I need to quit alcohol but this process is hard!

I didn’t buy any more alcohol because after consuming 22 little bottles over 5 evenings (bought a pack of 10 on Monday / 12 on Thursday) … 31 units in total. I can’t go near it again because I end up drinking too much. Women are only supposed to drink 14 units over 7 days. I won’t get fit and have a decent looking body if I keep on drinking alcohol. That may also be why I’m aching, not just from the gym. The withdrawal effects aren’t pleasant. I’m getting the extremely depressed part of the process at the moment. I took my medication and went to bed early. It’s better to sleep through the worse of it. I’m just getting agitated with everything too. It’s less stressful being asleep during the withdrawal process.

I want more! Writers earn a lot, I’m getting nothing for that and my mental health activism.

I’m fed up of basically working for free. The work I do is the type of things that others get paid to do. I’ve been working for free freelance for over 9 years now. I don’t want to put myself out there for nothing. I may be trying to change attitudes and challenge prejudice but that isn’t worth the potential humiliation I have to put myself through to get others to listen. I would be happy even being paid a small amount for my efforts. I’m not keen on charging for writing things and doing promotion but I deserve so much more than this as a person. I’ve been through too much to not be paid back in something positive. It feels like the same every day. I want to move up the ladder in regards to being a writer and mental health/ autism activism.
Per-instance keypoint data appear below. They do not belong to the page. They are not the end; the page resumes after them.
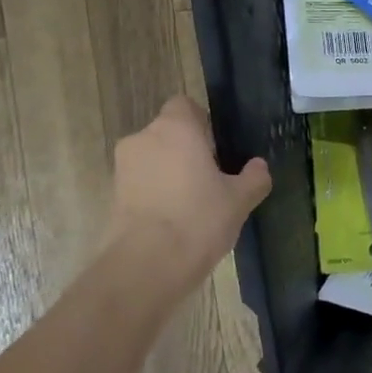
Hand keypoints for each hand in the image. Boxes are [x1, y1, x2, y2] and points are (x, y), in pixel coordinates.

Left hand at [104, 96, 270, 292]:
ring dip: (169, 174)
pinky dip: (155, 195)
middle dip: (186, 151)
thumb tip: (259, 166)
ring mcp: (123, 168)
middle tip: (211, 179)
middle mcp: (144, 139)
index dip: (201, 123)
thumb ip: (253, 178)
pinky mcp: (112, 197)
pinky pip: (140, 185)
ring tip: (192, 205)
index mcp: (176, 128)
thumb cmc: (198, 219)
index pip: (184, 105)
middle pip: (168, 134)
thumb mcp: (239, 200)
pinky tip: (174, 222)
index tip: (217, 148)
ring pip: (152, 160)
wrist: (146, 266)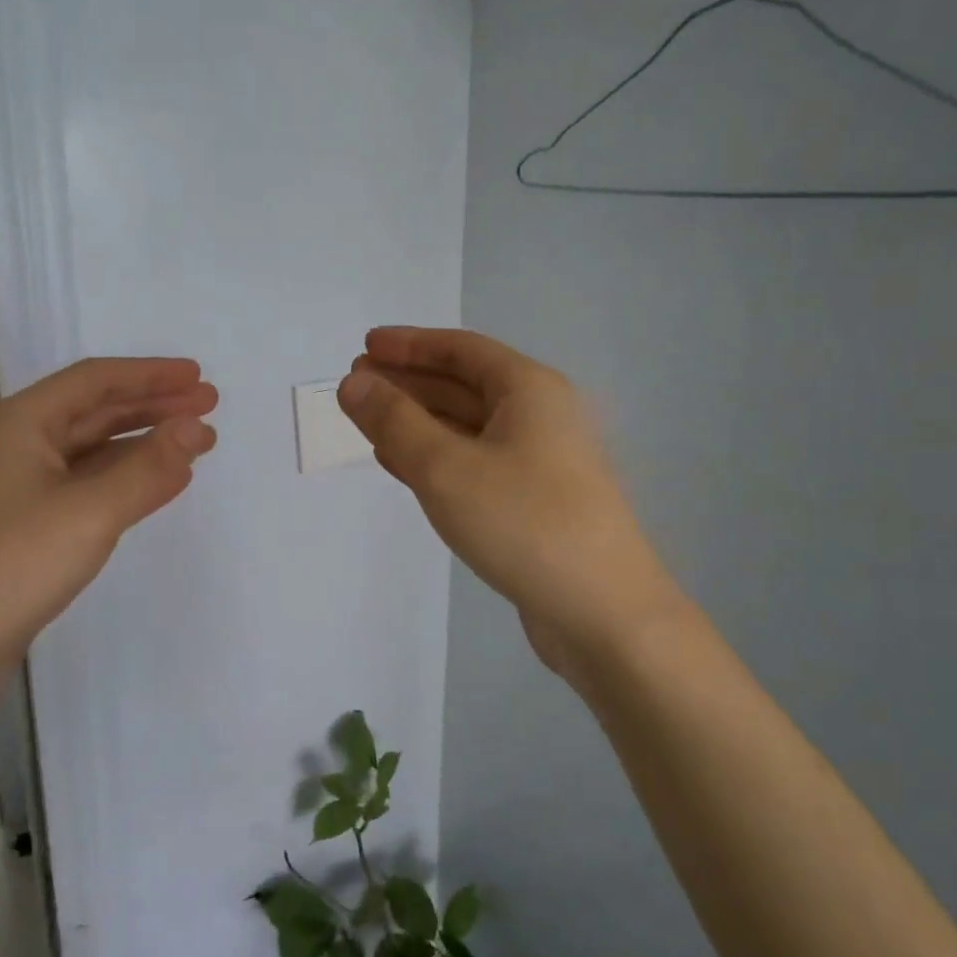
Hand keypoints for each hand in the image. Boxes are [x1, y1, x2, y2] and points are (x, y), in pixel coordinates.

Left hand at [0, 358, 216, 682]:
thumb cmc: (10, 566)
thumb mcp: (89, 511)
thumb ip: (148, 468)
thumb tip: (197, 428)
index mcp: (24, 424)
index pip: (96, 381)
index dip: (151, 375)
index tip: (199, 377)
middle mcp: (20, 446)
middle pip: (96, 411)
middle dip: (154, 406)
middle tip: (208, 405)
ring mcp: (21, 488)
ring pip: (93, 450)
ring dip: (143, 443)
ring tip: (194, 443)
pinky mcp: (28, 527)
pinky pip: (87, 486)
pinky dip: (125, 479)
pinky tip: (154, 486)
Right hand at [338, 327, 680, 685]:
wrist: (601, 612)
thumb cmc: (524, 523)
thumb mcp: (446, 467)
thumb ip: (395, 421)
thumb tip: (355, 383)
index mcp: (529, 390)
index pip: (461, 350)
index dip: (410, 344)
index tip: (365, 346)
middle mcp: (539, 417)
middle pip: (463, 385)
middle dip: (408, 382)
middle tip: (356, 384)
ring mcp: (539, 463)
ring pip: (466, 428)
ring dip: (417, 421)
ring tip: (368, 420)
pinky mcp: (532, 503)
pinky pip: (474, 464)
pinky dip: (435, 458)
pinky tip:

I’m basically saying that I’m not worth anything by working for free. I’m not teaching the world that autistic people and those with mental health issues are worth something if I don’t demand payment so that my lifestyle is better. Some writers and those in the media earn enough to buy their own homes etc. I put up with more hassle than a lot of those people because I don’t have people to go deal with every day issues regarding management of social media accounts etc. It’s not like I haven’t earned my place enough to be enjoying the money and perks of this type of industry. I’ve had so many people tell me I have the writing talent but I’m not getting any further in that department. That is due to the stigma, I have the talent but I’m not worth investing in by publishers etc because of being autistic and other aspects of me as a person.

Wtf is going on at the moment?

I probably will get told to stop being ungrateful by women who don’t get constant male attention online. I don’t know what the hell is going on at the moment. I was nice to the first half a dozen that added me but it’s too much now. I’m no longer under the influence of alcohol so not friendly with strangers. Different account are constantly adding me. I’m not accepting any more and if I get any more messages I will be just blocking them. Some of the messages have been those types that are sexual photos. The person that sent me that was speaking to me in Arabic. I told him no and he shut up so he must understand bits of English. This is the same reason I don’t go out at night or to music events because this kind of harassment happens offline too. I swear it’s got worse in recent years. You’ve got rid of one and then several more appear. I don’t dress to impress men. I dress for me in my own style. I’m not being racist here. I’m friends with Asians and black people. The type of guys that are always hassling us have foreign accents and occasionally the lonely odd ball type of white guys. I’m friendly but you have to realise that you simply cannot make someone like you, especially women. I have tried and failed many times. We are more complex than men. We won’t grow to like you due to a tiny bit of physical attractiveness. It’s much deeper to get us to fall in love. It will take someone really amazing for me to ever completely fall in love. And, you have to be ok on your own first before you can ever be with another. I’m happy being single and ok with that but don’t want to change that. I’m not rushing to get married or have any more children. Even if the challenges to do with my autism wasn’t there I’d be still happy with that decision. You may want to be with certain others but believe me once they’ve said they don’t like you then you’re not going to change their minds. You may pine over them for years that won’t mean anything to them and they won’t pity you enough to go out with you.

I have a problem but I don’t want to quit!

I have got into the drinking huge amounts of alcohol every evening pattern again. I should stop but I don’t want to quit. It’s doing me no good and I end up feeling awful but I just like the way it makes me forget how unsatisfactory my life is to me. I don’t feel bothered by anything when I drink alcohol. I don’t even like the taste of it. I drink it to forget that my son isn’t growing up with me. I don’t have to be satisfied with my life if I’m drunk or at least half drunk. I don’t have anything to stay sober for…. Single means I have no one who cares whether I stay sober or not. My son doesn’t even remember I exist. I don’t see a point in kicking alcohol completely. There’s no one to quit alcohol for. I just want to block everything out. The harsh reality of my life etc. I know others have it worse but I can’t stand the injustice that I’ve had to endure. I shouldn’t have lost my son to adoption but I did because of our corrupt system that is stacked against people with disabilities like myself. I’m living a life that I shouldn’t be because of the awful system. I cannot stand injustice. It infuriates me. I don’t know how others can stand there watching these injustices and not try to do something.